Я, набравшись смелости, поглядела прямо в его глаза, так восхитившие меня своим удивительным оттенком, даже еще тогда, в Гелиизене, невзирая на обуявший меня гнев и протест.

— Нет, не могу сказать, что в тебе есть нечто действительно способное отталкивать, — покачала я головой и странным образом немного развеселилась. — А если ты еще и хоть что-то на себя наденешь, то я и вовсе смогу смотреть на тебя, не боясь каждую минуту умереть от неловкости.

— Ты опять ставишь меня в тупик, — проворчал мой супруг, но взял с полу свои штаны и принялся их натягивать. — Как ни противно мне говорить об этом, но у тебя был мужчина… — его щека дернулась, а голос стал грубее. — Муж, даже пусть поганый, судя по всему, но был, и ты не готова смотреть на обнаженное мужское тело? Или дело во мне? Я слишком отличаюсь от того, что приятно твоему взору?

Естественно, сказать ему, что единственный раз, когда я действительно увидела Алмера обнаженным, навсегда переплелся в моей памяти со всем тем кошмаром, что последовал за этим, я не могла. Впрочем, на секундочку прислушавшись к себе, поняла: утверждать, что на Бора было неприятно смотреть, было бы неправдой. Непривычно для меня — да, нечто делало со мной непонятное и это не только страх — да, но неприятно — однозначно нет.

— Ты отличаешься, — согласилась я, — совершенно. Но, наверное, не в плохом смысле.

— Наверное? — поднял он брови, и уголок его рта тоже чуть приподнялся, будто он сдерживал улыбку. — То есть если бы я не пугал тебя своими габаритами, то показался бы привлекательным?

— Знаешь, у тебя удивительная способность менять тему, — фыркнула я и вдруг поймала себя на том, что почти расслабилась. И это стоя голышом перед таким же недавно голым новоиспеченным мужем, а по сути — незнакомцем. Немыслимо! — Мы только что говорили о моем дискомфорте от твоей обнаженности, и вот уже совсем о другом.

— Нет, не о другом. Для меня все это едино: ты перестаешь видеть во мне угрозу, начинаешь смотреть благосклонно, потом с желанием, дальше мы вдвоем, обнаженные и утомленные от ласк в постели, и все у нас хорошо! — Вот теперь Бора улыбался открыто, и, я бы даже сказала, дразняще и лукаво и указал на расстояние между нами, а после на кровать. — Мы без одежды — все лучше некуда.
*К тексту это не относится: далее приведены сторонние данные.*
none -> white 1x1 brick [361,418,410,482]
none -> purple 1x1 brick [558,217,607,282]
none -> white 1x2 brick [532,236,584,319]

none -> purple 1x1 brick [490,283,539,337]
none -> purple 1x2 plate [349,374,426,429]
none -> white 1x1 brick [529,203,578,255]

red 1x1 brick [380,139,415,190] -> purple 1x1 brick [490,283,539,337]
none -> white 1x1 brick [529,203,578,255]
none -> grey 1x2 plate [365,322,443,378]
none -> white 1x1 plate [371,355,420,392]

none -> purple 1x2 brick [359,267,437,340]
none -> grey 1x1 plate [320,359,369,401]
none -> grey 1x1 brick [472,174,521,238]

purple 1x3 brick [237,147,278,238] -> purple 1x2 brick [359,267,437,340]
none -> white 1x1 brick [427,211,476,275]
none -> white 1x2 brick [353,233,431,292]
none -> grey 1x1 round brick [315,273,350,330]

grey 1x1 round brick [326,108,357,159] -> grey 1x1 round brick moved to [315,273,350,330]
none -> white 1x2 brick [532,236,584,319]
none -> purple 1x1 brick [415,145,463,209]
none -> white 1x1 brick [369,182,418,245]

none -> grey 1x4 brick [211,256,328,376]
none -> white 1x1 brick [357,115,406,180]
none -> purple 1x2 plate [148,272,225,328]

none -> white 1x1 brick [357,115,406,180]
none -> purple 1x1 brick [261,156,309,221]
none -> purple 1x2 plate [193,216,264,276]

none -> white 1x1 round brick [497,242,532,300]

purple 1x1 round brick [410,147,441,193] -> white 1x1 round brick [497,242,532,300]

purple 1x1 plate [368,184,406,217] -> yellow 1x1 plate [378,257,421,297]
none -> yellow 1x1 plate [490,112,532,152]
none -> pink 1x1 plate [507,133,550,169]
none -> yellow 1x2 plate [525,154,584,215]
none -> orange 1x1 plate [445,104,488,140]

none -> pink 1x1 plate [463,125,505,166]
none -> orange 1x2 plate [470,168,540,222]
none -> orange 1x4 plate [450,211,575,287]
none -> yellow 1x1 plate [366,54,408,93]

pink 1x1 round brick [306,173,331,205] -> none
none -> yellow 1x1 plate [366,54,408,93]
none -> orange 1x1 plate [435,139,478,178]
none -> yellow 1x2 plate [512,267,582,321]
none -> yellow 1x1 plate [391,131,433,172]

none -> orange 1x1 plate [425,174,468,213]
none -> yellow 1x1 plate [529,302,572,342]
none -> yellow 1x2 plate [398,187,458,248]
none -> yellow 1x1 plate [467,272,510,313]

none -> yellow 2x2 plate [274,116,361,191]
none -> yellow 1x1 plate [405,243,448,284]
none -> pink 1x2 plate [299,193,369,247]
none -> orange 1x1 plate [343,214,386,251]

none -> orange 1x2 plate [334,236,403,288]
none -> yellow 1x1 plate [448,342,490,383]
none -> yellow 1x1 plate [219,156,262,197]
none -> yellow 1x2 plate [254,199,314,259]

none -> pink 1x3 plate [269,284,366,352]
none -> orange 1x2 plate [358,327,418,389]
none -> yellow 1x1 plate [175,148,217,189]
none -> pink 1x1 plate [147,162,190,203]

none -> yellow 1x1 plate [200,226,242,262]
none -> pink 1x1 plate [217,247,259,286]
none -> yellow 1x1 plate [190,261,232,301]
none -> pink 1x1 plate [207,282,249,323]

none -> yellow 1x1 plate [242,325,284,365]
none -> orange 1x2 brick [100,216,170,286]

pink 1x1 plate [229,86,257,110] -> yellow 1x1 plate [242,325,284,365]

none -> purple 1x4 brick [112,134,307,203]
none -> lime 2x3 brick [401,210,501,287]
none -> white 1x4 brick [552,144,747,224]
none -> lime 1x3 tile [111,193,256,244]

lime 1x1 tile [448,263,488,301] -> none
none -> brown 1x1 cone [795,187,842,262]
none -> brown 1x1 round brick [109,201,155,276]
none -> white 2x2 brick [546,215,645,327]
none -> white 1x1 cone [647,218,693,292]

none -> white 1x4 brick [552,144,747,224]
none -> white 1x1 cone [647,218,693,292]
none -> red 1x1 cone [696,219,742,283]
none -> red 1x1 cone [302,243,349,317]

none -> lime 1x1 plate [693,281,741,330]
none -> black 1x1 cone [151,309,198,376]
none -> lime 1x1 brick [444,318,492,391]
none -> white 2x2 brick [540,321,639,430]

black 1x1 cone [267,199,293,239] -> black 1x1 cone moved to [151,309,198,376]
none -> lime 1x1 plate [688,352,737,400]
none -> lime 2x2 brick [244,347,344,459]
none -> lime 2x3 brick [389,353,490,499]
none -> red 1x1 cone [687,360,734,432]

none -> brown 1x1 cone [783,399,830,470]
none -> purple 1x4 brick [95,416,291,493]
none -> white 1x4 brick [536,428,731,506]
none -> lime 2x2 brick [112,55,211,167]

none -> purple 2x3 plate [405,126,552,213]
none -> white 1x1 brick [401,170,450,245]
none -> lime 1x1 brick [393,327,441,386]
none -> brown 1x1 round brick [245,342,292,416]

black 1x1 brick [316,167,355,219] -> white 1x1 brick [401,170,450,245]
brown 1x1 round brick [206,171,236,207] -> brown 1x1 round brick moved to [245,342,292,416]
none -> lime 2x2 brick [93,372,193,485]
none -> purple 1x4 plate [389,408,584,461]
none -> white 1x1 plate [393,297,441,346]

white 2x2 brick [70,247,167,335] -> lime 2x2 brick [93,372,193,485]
Связь прямая.

Мне ведь полагалось с новой силой зайтись в смущении от его практически бесстыдных слов, но что такого в его улыбке, внезапно отменившего эту эмоцию? Или в лучиках мелких морщинок вокруг глаз? Во взгляде, от которого мне жарко и необъяснимо легко? Я будто потерялась или воспарила на несколько ударов сердца, перестала ощущать себя все той же Мунной, заключенной в собственное, способное сжиматься от страха тело, и в то же время еще никогда так не чувствовала всей своей плоти, кожи, нервов настолько остро и много.

— Твои глаза, — пробормотала я, сама не зная зачем, видимо, заразившись от супруга манерой менять тему. — Они меня поразили с самого начала… И губы… они красивые.

Бора тут же стал серьезным и наклонился к моему лицу, хоть и не сделал шаг навстречу.

— Достаточно красивые, чтобы ты захотела их поцеловать? — с напряжением в голосе спросил он. — Или хотя бы коснуться?

— Почему ты просишь меня, если у тебя есть все права сделать это самому? — Охватившая меня дымка чудесного оцепенения развеялась, но лишь самую малость, и сквозь нее идея протянуть руку и потрогать губы, способные так улыбаться, не казалась такой уж страшной или неуместной.

Прикосновение ладони Бора к моему плечу стало неожиданностью и вовсе не из приятных. Первой и совершенно неосознанной реакцией было отшатнуться и прижать конвульсивно сжавшиеся в кулаки руки к груди, хотя почти сразу, как только до разума дошло, что и ничего сулящего боль в этом нет, да и вообще так реагировать абсолютно неуместно, появилось сожаление.

— Вот видишь почему, — ответил предводитель аниров, медленно растопырив свои длинные пальцы в воздухе именно там, где только что было мое плечо. — Пока сей путь нам недоступен.

И тут я снова разозлилась. На себя в первую очередь, на все обстоятельства, потому что это вздрагивающее и шарахающееся существо — не я! Плевать, что никогда до этого мне не случалось находиться в конкретно такой ситуации, что не хотела этого всего, что можно отыскать оправдания себе. Я не робкая, не трусиха, никогда ею не была и сейчас не время ею становиться.